┌─ Passage to read

March 10, 2023 | OPINION | By Asa Gartrell

Intrusive. Forward. Nosey.

These are all words that people may use to describe someone actively making a positive change in the world. After dedicating a year of Thursdays to working at a mental health crisis hotline, I know one thing for sure: we need to ask each other more personal questions.

The United States is suffering from a mental health crisis.

According to Mental Health America, 50 million adults experienced mental illness in 2019 and 2020. 12 million Americans experienced serious thoughts of suicide. The CDC found even more drastic statistics among youth, with a 60% increase in reported depressive episodes between 2007 and 2019. CNN reported that 90% of Americans believe we are experiencing a mental health crisis.

The numbers speak for themselves.

Symptoms of mental illness plague the modern mind at unprecedented rates. Americans have come to a consensus that this is a real problem; the greater challenge is identifying the cause and designing a solution. My experience working at Lines for Life gave me insight into the second part of this question.

Each Thursday, I listened to people in crisis and tried to guide them through their emotions or plan with them to overcome distressing circumstances. The contacts I took were teens like me, experiencing disordered eating, questions about sexual identity, romantic feelings, parental abuse, bullying, suicidal ideation, loss of family members, mental disorders, or any other situation that could induce crisis.

My role was first to listen, then follow with questions that we’re often afraid to ask our peers: How are you really doing? How are you managing your stress? What’s challenging you right now? You seem down, do you want to talk about anything? Are you having thoughts of suicide?

At least once per shift, one of my peers would receive a message that they saved their contact’s life. People often called in to thank the crisis line for the essential service it provides to those who wouldn’t otherwise find support. More than to the power of Lines for Life, these testimonials speak to the importance of checking in and listening. People just want to feel heard. Myriad factors can take that privilege away from them, and, in my experience, the feeling of being unnoticed is what most drives people into crisis.

└─
┌─ Supplied entries

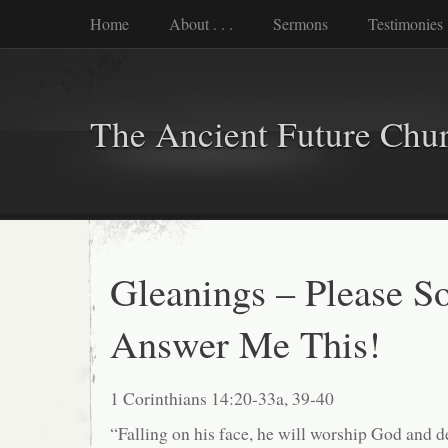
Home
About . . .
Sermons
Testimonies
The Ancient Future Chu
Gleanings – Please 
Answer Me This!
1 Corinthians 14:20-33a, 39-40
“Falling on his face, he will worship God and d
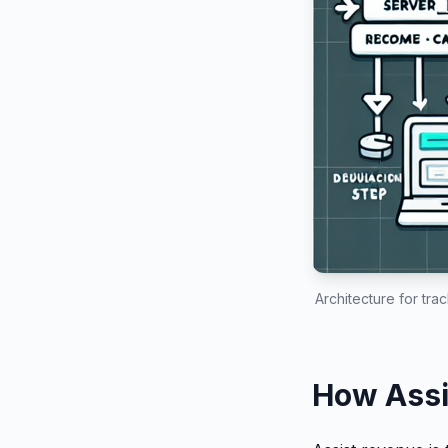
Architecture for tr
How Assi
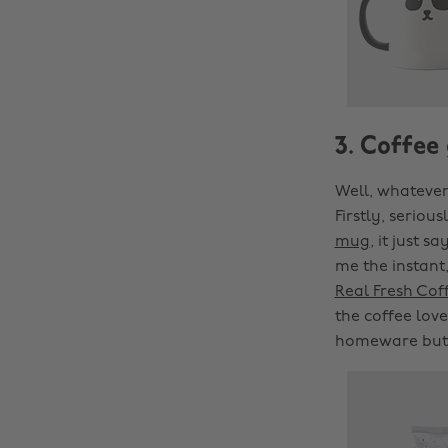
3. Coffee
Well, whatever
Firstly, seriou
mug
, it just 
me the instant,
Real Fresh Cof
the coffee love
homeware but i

└─

- Exercise set
**a.** Name every source the opinion piece on the crisis hotline cites for its mental health statistics.
**b.** Continue the opinion piece about volunteering at the mental health crisis hotline from where it stops.
The records are separate from the opinion piece and are not connected to it.

- Outputs for the tasks
**a.** Mental Health America, the CDC, CNN

**b.**
So, what’s the answer to the emotional epidemic? Asking personal questions. We can humanize strangers. We can reach across a socially constructed wall and give a peer an ear to vent to.

But we all know what’s stopping us.

The immeasurable influence of the bystander effect: the great paralyzing hand that seizes us by the collar just as we start to wonder if the person sitting alone is alright; decades of social conditioning that encourage temperance and keep intimate conversations between the best of friends; the possibility of embarrassingly misinterpreting someone’s body language; thoughts of how we’ll be perceived. ‘They must have someone,’ we think. ‘We all have bad days. Somebody must have checked in with them.’

Though socially and individually engrained, this excuse is not good enough. The relief you can offer a dejected stranger is worth any discomfort you might encounter. Standing on the other side of countless conversations that backed strangers off the edge of an irreversible choice, I can safely say your question could be the difference between life and death.

We have a collective responsibility to help decrease the numbers above.

The downtrend in mental health is not an uncontrollable flood ripping through America. Most of us stand on solid ground, ready to lend a hand, and the work starts with going against the grain and recognizing the vulnerability in a stranger and in yourself. It could be a simple question that breaks down isolation, shifts hasty plans, and begins the process of relief.

How are you feeling?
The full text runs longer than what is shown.